Martin Creed - Work No. 2314

Martin Creed - Work No. 2314

Work No. 2314 by artist Martin Creed is a colourful neon installation on the south façade of Christchurch Art Gallery Te Puna o Waiwhetū that spells out the words EVERYTHING IS GOING TO BE ALRIGHT. The artwork is always lit, making it stand out – particularly, of course, at night. Made in 2015 and turned on in September that year, just months before the Gallery reopened after a period of closure following the 2010–11 Canterbury earthquakes, it is the third of the ‘Five Great Works’ acquired by the Gallery’s Foundation to mark each year the Gallery building was closed.

Each neon letter is a different colour, and measures about 1.5 metres high, around the length of an arm span. Running the entire Worcester Boulevard side of the Gallery, Work No. 2314 is 46 metres long, almost half the length of the block. When seen from street level, the work feels giant and radiant. You can also encounter it, in part, from inside the building in the Gabrielle Tasman Lounge on the second floor, which is directly below Creed’s work. From the lounge window you can see the words EVERYTHING IS to the right at one end, and part of the word ALRIGHT at the other.

The neon colours are bright and celebratory, like confetti or sprinkles on a birthday cake. Creed has used marshmallow pink, leaf green, lemon yellow, grape purple, a teal like clear sea water, sky blue, sunny orange and a punchy fast-car red.

This artwork is one of a series by Turner Prize-winning British artist Creed in which the phrase ‘Everything is going to be alright’ has been wired up in neon in various colour combinations, including all white in 1999 for its first presentation in Work No. 203. Creed has presented the work in single colours: blue for the Scottish National Gallery of Modern Art in Edinburgh, white for Tate Britain in London and red for Times Square in New York. Christchurch Art Gallery Te Puna o Waiwhetū is one of the few rainbow neon iterations.

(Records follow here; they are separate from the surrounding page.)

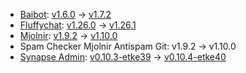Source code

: * [Baibot](https://github.com/etkecc/baibot): [v1.6.0](https://github.com/etkecc/baibot/releases/tag/v1.6.0) -> [v1.7.2](https://github.com/etkecc/baibot/releases/tag/v1.7.2)
* [Fluffychat](https://github.com/krille-chan/fluffychat): [v1.26.0](https://github.com/krille-chan/fluffychat/releases/tag/v1.26.0) -> [v1.26.1](https://github.com/krille-chan/fluffychat/releases/tag/v1.26.1)
* [Mjolnir](https://github.com/matrix-org/mjolnir): [v1.9.2](https://github.com/matrix-org/mjolnir/releases/tag/v1.9.2) -> [v1.10.0](https://github.com/matrix-org/mjolnir/releases/tag/v1.10.0)
* Spam Checker Mjolnir Antispam Git: v1.9.2 -> v1.10.0
* [Synapse Admin](https://github.com/etkecc/synapse-admin): [v0.10.3-etke39](https://github.com/etkecc/synapse-admin/releases/tag/v0.10.3-etke39) -> [v0.10.4-etke40](https://github.com/etkecc/synapse-admin/releases/tag/v0.10.4-etke40)
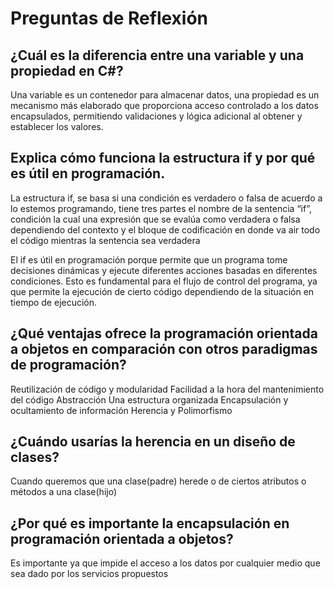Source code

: # Preguntas de Reflexión

## ¿Cuál es la diferencia entre una variable y una propiedad en C#? 

Una variable es un contenedor para almacenar datos, una propiedad es un mecanismo más elaborado que proporciona acceso controlado a los datos encapsulados, permitiendo validaciones y lógica adicional al obtener y establecer los valores.

## Explica cómo funciona la estructura if y por qué es útil en programación. 

La estructura if, se basa si una condición es verdadero o falsa de acuerdo a lo estemos programando, tiene tres partes el nombre de la sentencia “if”, condición la cual una expresión que se evalúa como verdadera o falsa dependiendo del contexto y el bloque de codificación en donde va air todo el código mientras la sentencia sea verdadera

El if es útil en programación porque permite que un programa tome decisiones dinámicas y ejecute diferentes acciones basadas en diferentes condiciones. Esto es fundamental para el flujo de control del programa, ya que permite la ejecución de cierto código dependiendo de la situación en tiempo de ejecución.


## ¿Qué ventajas ofrece la programación orientada a objetos en comparación con otros paradigmas de programación? 

Reutilización de código y modularidad
Facilidad a la hora del mantenimiento del código
Abstracción
Una estructura organizada
Encapsulación y ocultamiento de información
Herencia y Polimorfismo

## ¿Cuándo usarías la herencia en un diseño de clases? 
Cuando queremos que una clase(padre) herede o de ciertos atributos o métodos a una clase(hijo)


## ¿Por qué es importante la encapsulación en programación orientada a objetos?

Es importante ya que impide el acceso a los datos por cualquier medio que sea dado por los servicios propuestos
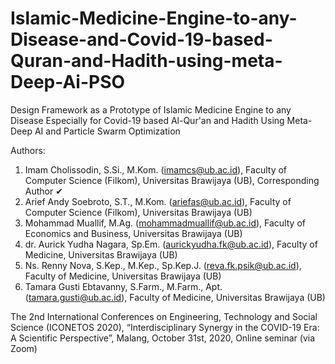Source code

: # Islamic-Medicine-Engine-to-any-Disease-and-Covid-19-based-Quran-and-Hadith-using-meta-Deep-Ai-PSO
Design Framework as a Prototype of Islamic Medicine Engine to any Disease Especially for Covid-19 based Al-Qur'an and Hadith Using Meta-Deep AI and Particle Swarm Optimization

Authors:
1. Imam Cholissodin, S.Si., M.Kom. (imamcs@ub.ac.id), Faculty of Computer Science (Filkom), Universitas Brawijaya (UB), Corresponding Author ✔
2. Arief Andy Soebroto, S.T., M.Kom. (ariefas@ub.ac.id), Faculty of Computer Science (Filkom), Universitas Brawijaya (UB)
3. Mohammad Muallif, M.Ag. (mohammadmuallif@ub.ac.id), Faculty of Economics and Business, Universitas Brawijaya (UB)
4. dr. Aurick Yudha Nagara, Sp.Em. (aurickyudha.fk@ub.ac.id), Faculty of Medicine, Universitas Brawijaya (UB)
5. Ns. Renny Nova, S.Kep., M.Kep., Sp.Kep.J. (reva.fk.psik@ub.ac.id), Faculty of Medicine, Universitas Brawijaya (UB)
6. Tamara Gusti Ebtavanny, S.Farm., M.Farm., Apt. (tamara.gusti@ub.ac.id), Faculty of Medicine, Universitas Brawijaya (UB)

The 2nd International Conferences on Engineering, Technology and Social Science (ICONETOS 2020), “Interdisciplinary Synergy in the COVID-19 Era: A Scientific Perspective”, Malang, October 31st, 2020, Online seminar (via Zoom)
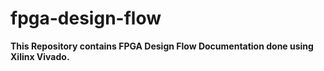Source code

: # fpga-design-flow

**This Repository contains FPGA Design Flow Documentation done using Xilinx Vivado.**
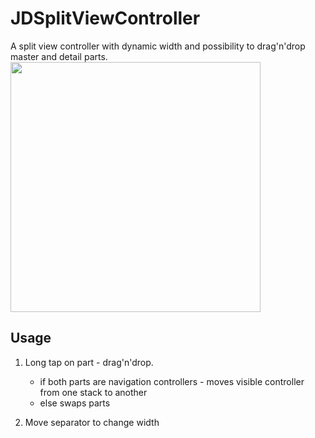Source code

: JDSplitViewController
=====================

A split view controller with dynamic width and possibility to drag'n'drop master and detail parts.
<img src="http://cl.ly/image/2K0T2G0q2l07/Demo.gif" width="400" />
## Usage

1) Long tap on part - drag'n'drop.
    - if both parts are navigation controllers - moves visible controller from one stack to another
    - else swaps parts

2) Move separator to change width
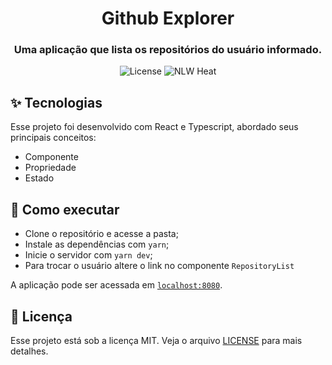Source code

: <h1 align="center">Github Explorer</h1>

<h3 align="center">Uma aplicação que lista os repositórios do usuário informado.</h3>


<p align="center">
  <img alt="License" src="https://img.shields.io/static/v1?label=license&message=MIT&color=8257E5&labelColor=000000">
  <img src="https://img.shields.io/static/v1?label=NLW&message=Heat&color=8257E5&labelColor=000000" alt="NLW Heat" />
</p>

## ✨ Tecnologias

Esse projeto foi desenvolvido com React e Typescript, abordado seus principais conceitos:
- Componente 
- Propriedade
- Estado

## 🚀 Como executar

- Clone o repositório e acesse a pasta;
- Instale as dependências com `yarn`;
- Inicie o servidor com `yarn dev`;
- Para trocar o usuário altere o link no componente `RepositoryList`

A aplicação pode ser acessada em [`localhost:8080`](http://localhost:8080).

## 📄 Licença

Esse projeto está sob a licença MIT. Veja o arquivo [LICENSE](LICENSE) para mais detalhes.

Because this phrase has been strung up in many different social, cultural and geographic contexts, some people read the work as hopeful while others read it as ironic, as if pointing to the ways in which things are most definitely not alright. Here in post-quake Ōtautahi Christchurch, though, many see the artwork as inspirational and comforting, a multi-coloured reminder of hope. As Creed himself has said, “No one can say everything is going to be alright, but despite that, many times in my life I have been very comforted by people saying something like that to me.”